88 in Japanese
八十八
Updated May 2026
Eighty-eight (beiju, the rice age)
NUMERAL
88
KANJI
八十八
HIRAGANA
はちじゅうはち
ROMAJI
hachi-jū-hachi
Counter-attached forms
How 88 attaches to common counters. Each links to the per-counter deep-dive.
Cultural context
Beiju (米寿) is the 88th-birthday celebration. The kanji 米 (kome, rice) can be decomposed into 八十八 (88), giving the celebration its name. Beiju gifts traditionally include rice or rice-related items. The 88-year milestone is one of several traditional Japanese longevity celebrations alongside kanreki (60), koki (70), kiju (77), and hakuju (99).
Real sentence examples
祖母の米寿のお祝いに親戚が集まりました (sobo no beiju no o-iwai ni shinseki ga atsumarimashita): relatives gathered for grandmother's beiju (88th-birthday) celebration.

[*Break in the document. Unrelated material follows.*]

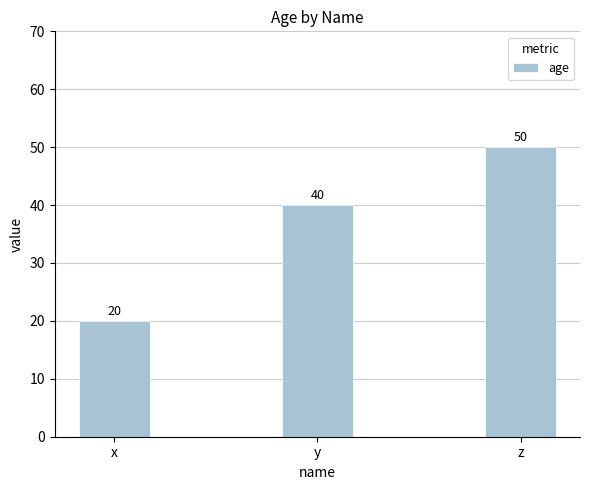

How many series are shown in this chart?

1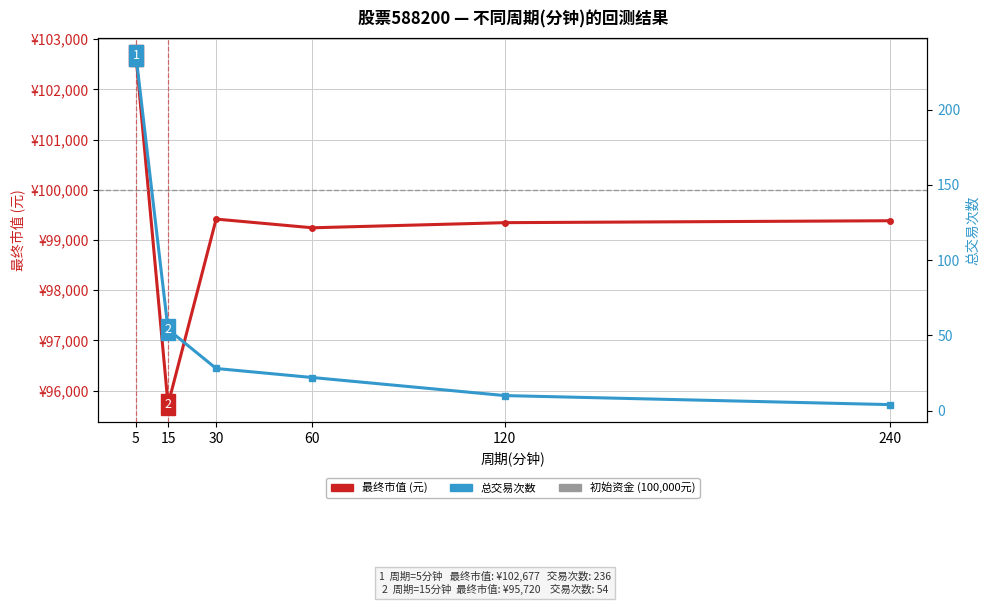

What is the total value across all series at 120?

99355.4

八十八ヶ所の霊場巡りを四国でしました (hachi-jū-hak-kasho no reijou-meguri o shikoku de shimashita): I made the 88-temple pilgrimage in Shikoku.
Pronunciation and morphology notes
88 is hachi-jū-hachi. The compound hachi-jū-hak-kasho (88 places) is used for the Shikoku Pilgrimage of 88 Buddhist temples, an 1,140-kilometre walking route around the island of Shikoku. The age 88 (beiju, 米寿) is the “rice age” longevity celebration based on the kanji decomposition.